Here, it is given that two unbiased dice are rolled once and we need to find probability in all three cases provided.
As we know the basic definition of probability is the extent to which an event is likely to occur, measured by the ratio of the favourable cases to the whole number of cases possible.
Hence, probability of any event is given by;
$P=\dfrac{\text{Favourable cases to that event}}{\text{Total cases (Sample space)}}..........\left( 1 \right)$
We use the term ‘sample space’ as well for ‘total cases’.
Now, first we need to find sample space for rolling two unbiased dice. We have numbers on one dice as $\left\{ 1,2,3,4,5,6 \right\}$.
Here, we have two dices, so there will be pairs of numbers$\left\{ 1,2,3,4,5,6 \right\}$as given below;

123456
1(1, 1)(1, 2)(1, 3)(1, 4)(1, 5)(1, 6)
2(2, 1)(2, 2)(2, 3)(2, 4)(2, 5)(2, 6)
3(3, 1)(3, 2)(3, 3)(3, 4)(4, 5)(3, 6)
4(4, 1)(4, 2)(4, 3)(4, 4)(4, 5)(4, 6)
5(5, 1)(5, 2)(5, 3)(5, 4)(5, 5)(5, 6)
6(6, 1)(6, 2)(6, 3)(6, 4)(6, 5)(6, 6)


Now, we have a table of sample space for rolling two unbiased dices.
Here, the total number of cases in sample space is 36 (6 x 6).
Now, let us calculate favourable cases for all three cases given in problem;
a) A sum 8
Let us calculate/ observe the total number of cases where the sum of numbers on first dice and second dice is 8.
So, favourable cases for this condition from the table given, we get;
$\left\{ \left( 2,6 \right),\left( 3,5 \right),\left( 4,4 \right),\left( 5,3 \right),\left( 6,2 \right) \right\}$
Hence, we get ‘5’ cases where the sum of numbers on both dice is 8.
Hence probability is given as;
$P=\dfrac{\text{Favourable cases}}{\text{Total cases (Sample space)}}$
We have,
Total cases = 36
Favourable cases = 5
$P=\dfrac{5}{36}$
Hence, probability of getting a sum 8 when two unbiased dice are rolled is $\dfrac{5}{36}$
b) A doublet
First we need to understand the term ‘doublet’ which is used when we have the same numbers on both dices.
Hence, favourable cases for this case would be that how many times, we get same numbers on dices;
Cases from table is given as;
$\left\{ \left( 1,1 \right),\left( 2,2 \right),\left( 3,3 \right),\left( 4,4 \right),\left( 5,5 \right),\left( 6,6 \right) \right\}$
 Hence, number of favourable cases = 6
Therefore, Probability of getting doublet is given as;
$\begin{align}
  & P=\dfrac{6}{36}=\dfrac{1}{6} \\
 & P=\dfrac{1}{6} \\
\end{align}$
c) Sum greater than 8
Here, number of favourable cases from the table can be observed in a way such as;
Sum greater than 8 = number of cases for sum ‘9’ + number of cases for sum ‘10’ + number of cases for sum ‘11’ + number of cases for sum ‘12’.
Hence, favourable cases from the table of sample space, we get;
$\left\{ \left( 3,6 \right),\left( 4,5 \right),\left( 5,4 \right),\left( 6,3 \right),\left( 5,6 \right),\left( 6,5 \right),\left( 4,6 \right),\left( 5,5 \right),\left( 6,4 \right),\left( 6,6 \right) \right\}$
Hence, probability for sum greater than ‘8’ is given by;
$\begin{align}
  & P=\dfrac{10}{36}=\dfrac{5}{18} \\
 & P=\dfrac{5}{18} \\
\end{align}$
Hence, answers for the given problem are given as $\dfrac{5}{36},\dfrac{1}{6},\dfrac{5}{18}$.

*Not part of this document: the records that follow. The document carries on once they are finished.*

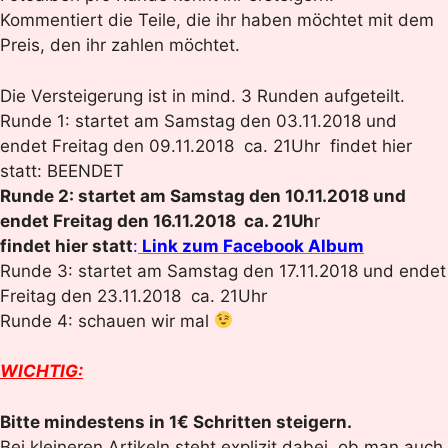
Kommentiert die Teile, die ihr haben möchtet mit dem
Preis, den ihr zahlen möchtet.
Die Versteigerung ist in mind. 3 Runden aufgeteilt.
Runde 1: startet am Samstag den 03.11.2018 und
endet Freitag den 09.11.2018 ca. 21Uhr findet hier
statt: BEENDET
Runde 2: startet am Samstag den 10.11.2018 und
endet Freitag den 16.11.2018 ca. 21Uh
r
findet hier statt
:
Link zum Facebook Album
Runde 3: startet am Samstag den 17.11.2018 und endet
Freitag den 23.11.2018 ca. 21Uhr
Runde 4: schauen wir mal
WICHTIG:
Bitte mindestens in 1€ Schritten steigern.
Bei kleineren Artikeln steht explizit dabei, ob man auch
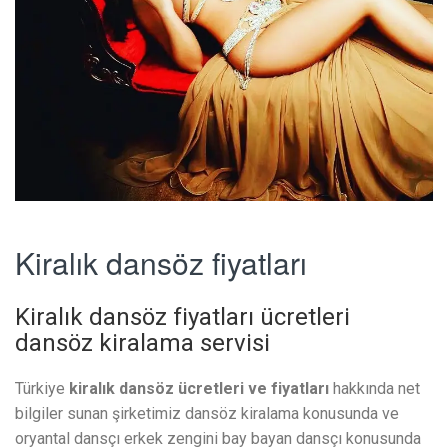
Kiralık dansöz fiyatları
Kiralık dansöz fiyatları ücretleri
dansöz kiralama servisi
Türkiye
kiralık dansöz ücretleri ve fiyatları
hakkında net
bilgiler sunan şirketimiz dansöz kiralama konusunda ve
oryantal dansçı erkek zengini bay bayan dansçı konusunda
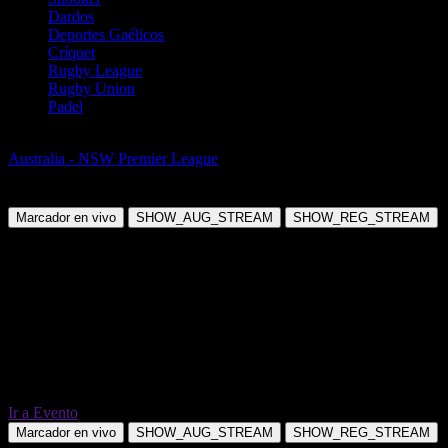
Dardos
Deportes Gaélicos
Críquet
Rugby League
Rugby Union
Padel
Fútbol
Australia - NSW Premier League
SD Raiders FC vs University of
NSW
Marcador en vivo
SHOW_AUG_STREAM
SHOW_REG_STREAM
Ir a Evento
Marcador en vivo
SHOW_AUG_STREAM
SHOW_REG_STREAM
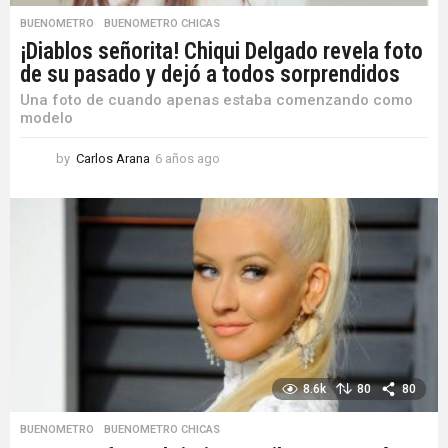
BUENOMETRO
,
BUENOMETRO CHICAS
¡Diablos señorita! Chiqui Delgado revela foto
de su pasado y dejó a todos sorprendidos
Una foto de cuando apenas estaba comenzando como
modelo
by
Carlos Arana
6 años ago
6
a
ñ
o
s
a
g
o
8.6k
80
80
BUENOMETRO
,
BUENOMETRO CHICAS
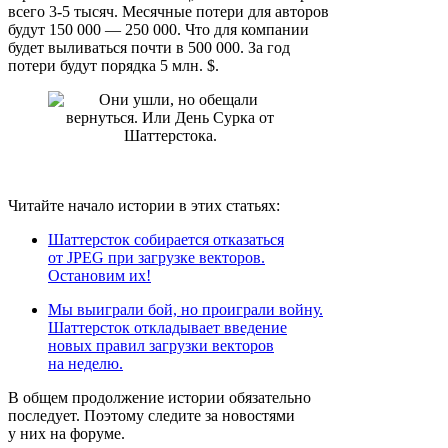
всего 3-5 тысяч. Месячные потери для авторов
будут 150 000 — 250 000. Что для компании
будет выливаться почти в 500 000. За год
потери будут порядка 5 млн. $.
Читайте начало истории в этих статьях:
Шаттерсток собирается отказаться
от JPEG при загрузке векторов.
Остановим их!
Мы выиграли бой, но проиграли войну.
Шаттерсток откладывает введение
новых правил загрузки векторов
на неделю.
В общем продолжение истории обязательно
последует. Поэтому следите за новостями
у них на форуме.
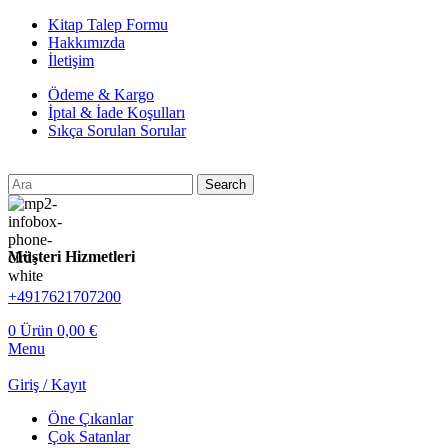
Kitap Talep Formu
Hakkımızda
İletişim
Ödeme & Kargo
İptal & İade Koşulları
Sıkça Sorulan Sorular
Search
Müşteri Hizmetleri
+4917621707200
0
Ürün
0,00
€
Menu
Giriş / Kayıt
Öne Çıkanlar
Çok Satanlar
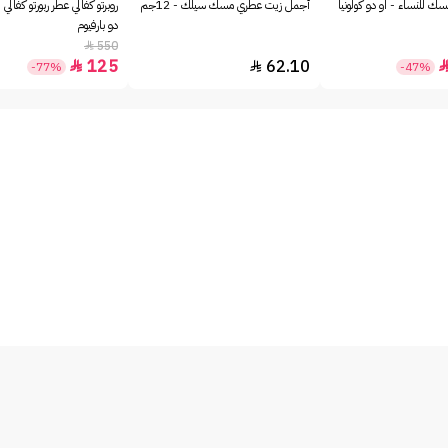
ك للنساء - او دو كولونيا
أجمل زيت عطري مسك سيلك - 12جم
روبرتو كفالي عطر ربورتو كفالي 
دو بارفيوم
550

125
62.10


-77%
-47%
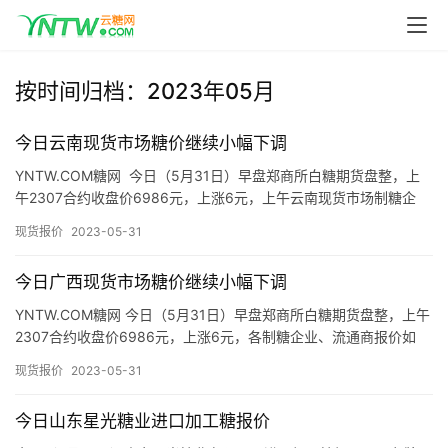
按时间归档：2023年05月
今日云南现货市场糖价继续小幅下调
YNTW.COM糖网 今日（5月31日）早盘郑商所白糖期货盘整，上
午2307合约收盘价6986元，上涨6元，上午云南现货市场制糖企
业、流通商报价如下： 昆明：上午截至发稿昆明市场…
现货报价
2023-05-31
今日广西现货市场糖价继续小幅下调
YNTW.COM糖网 今日（5月31日）早盘郑商所白糖期货盘整，上午
2307合约收盘价6986元，上涨6元，各制糖企业、流通商报价如
下： 截至发稿，今日上午广西现货市场制糖企业报价…
现货报价
2023-05-31
今日山东星光糖业进口加工糖报价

Note: One can go wrong for writing the favourable cases for problem ‘3’ i.e. sum greater than 8. One can include cases for sum equal to ‘8’ as well which is wrong as the question is saying, we need to include sum greater than 8 only. Hence, we need to take care of these kinds of problems where ‘greater than’ or ‘lower than’ is involved.
One needs to prepare the whole table for solving these kinds of problems. We have provided a whole sample to make the solution easier and one can understand it easily.
One can go wrong when he/she misses any elements for favourable cases. Hence, always check twice or thrice for a favourable number of cases in probability.